“Today we may have seen the place we really want for our Foundation Camp…” Mary Elizabeth Holdsworth Butt wrote in her diary on the evening of Friday, February 12, 1954.
“After going over the Camp Eagle property we went [back] to the Wolfe place, first stopping at Garven’s store for things for a picnic lunch. …Howard and I ate beside the upper dam. How I wonder if we will go there in years to come. If we will get it…hundreds of children and young people will come to enjoy that beauty each year. There will come to some of them there [in the Canyon] a realization of the possibilities of service, a fuller love for our Father, and His earthly children.”

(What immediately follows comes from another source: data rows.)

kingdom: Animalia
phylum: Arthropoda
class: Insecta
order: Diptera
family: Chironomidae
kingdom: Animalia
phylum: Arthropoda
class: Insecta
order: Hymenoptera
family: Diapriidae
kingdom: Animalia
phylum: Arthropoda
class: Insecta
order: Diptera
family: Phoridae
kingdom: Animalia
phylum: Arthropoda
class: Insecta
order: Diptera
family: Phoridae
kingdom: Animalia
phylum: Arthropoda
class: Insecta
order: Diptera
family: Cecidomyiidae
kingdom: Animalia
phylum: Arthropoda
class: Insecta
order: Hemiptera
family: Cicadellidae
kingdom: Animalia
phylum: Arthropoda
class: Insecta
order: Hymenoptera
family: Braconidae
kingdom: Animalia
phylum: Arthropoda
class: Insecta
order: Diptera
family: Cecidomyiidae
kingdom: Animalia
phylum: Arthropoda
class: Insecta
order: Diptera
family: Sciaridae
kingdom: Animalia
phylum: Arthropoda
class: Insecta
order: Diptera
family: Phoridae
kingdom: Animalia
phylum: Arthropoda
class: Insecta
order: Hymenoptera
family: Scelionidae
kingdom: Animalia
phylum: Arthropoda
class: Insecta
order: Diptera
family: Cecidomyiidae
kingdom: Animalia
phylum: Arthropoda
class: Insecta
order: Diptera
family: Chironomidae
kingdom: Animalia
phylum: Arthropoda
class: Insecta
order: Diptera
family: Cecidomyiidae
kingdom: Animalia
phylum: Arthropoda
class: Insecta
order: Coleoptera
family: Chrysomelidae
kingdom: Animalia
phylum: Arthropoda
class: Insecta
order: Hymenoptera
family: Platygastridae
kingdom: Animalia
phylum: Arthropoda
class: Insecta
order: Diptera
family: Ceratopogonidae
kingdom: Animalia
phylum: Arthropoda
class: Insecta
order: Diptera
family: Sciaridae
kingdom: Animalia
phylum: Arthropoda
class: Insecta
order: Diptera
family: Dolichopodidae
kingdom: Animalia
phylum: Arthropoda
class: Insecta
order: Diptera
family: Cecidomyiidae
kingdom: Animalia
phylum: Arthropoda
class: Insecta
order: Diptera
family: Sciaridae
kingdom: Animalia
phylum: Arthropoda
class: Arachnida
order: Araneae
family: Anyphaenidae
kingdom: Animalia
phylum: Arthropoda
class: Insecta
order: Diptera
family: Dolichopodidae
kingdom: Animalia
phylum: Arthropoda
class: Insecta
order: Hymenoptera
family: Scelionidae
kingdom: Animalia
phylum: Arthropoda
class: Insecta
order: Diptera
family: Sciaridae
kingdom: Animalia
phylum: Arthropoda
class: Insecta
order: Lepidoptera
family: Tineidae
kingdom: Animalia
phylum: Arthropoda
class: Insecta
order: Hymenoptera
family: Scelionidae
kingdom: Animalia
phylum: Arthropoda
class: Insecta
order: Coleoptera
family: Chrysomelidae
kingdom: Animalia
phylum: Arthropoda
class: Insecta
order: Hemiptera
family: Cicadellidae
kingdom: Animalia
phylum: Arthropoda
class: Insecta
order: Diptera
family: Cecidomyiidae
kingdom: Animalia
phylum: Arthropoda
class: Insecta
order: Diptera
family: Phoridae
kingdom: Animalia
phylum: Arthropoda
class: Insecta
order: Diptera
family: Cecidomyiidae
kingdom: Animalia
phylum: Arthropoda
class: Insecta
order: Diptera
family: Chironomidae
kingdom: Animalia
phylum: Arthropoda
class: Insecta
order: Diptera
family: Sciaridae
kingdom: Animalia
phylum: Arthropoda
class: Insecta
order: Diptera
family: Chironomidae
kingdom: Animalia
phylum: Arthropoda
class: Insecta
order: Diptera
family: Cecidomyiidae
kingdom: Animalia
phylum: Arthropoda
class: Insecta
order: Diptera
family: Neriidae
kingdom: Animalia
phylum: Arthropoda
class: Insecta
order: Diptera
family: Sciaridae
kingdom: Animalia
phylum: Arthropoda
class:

At the crossroads of Highway 41 and Highway 83, among mesquite and asphalt, Garven Store has offered travelers Texas treasures since 1932. There isn’t another option for nearly 30 miles in any direction. Garven’s is truly your last resort before arriving at camp.
And it’s historic. One of the oldest convenience stores in the state, ownership has been passed down three generations. Outside, peacocks roam the dusty parking lot. Inside, customers are sure to be greeted by one of the Dowdys—descendants of the store’s namesake, a Scotsman named William Burney Garven.
Homemade jerky of all kinds—the store’s mainstay—line the walls of the weathered, rustic store along with other South Texas goodies like pickled quail eggs, barbecue, and pocket knives.
Garven Store is a staple among camp road trips—and has been since the day when the Butt family first set eyes on the Canyon.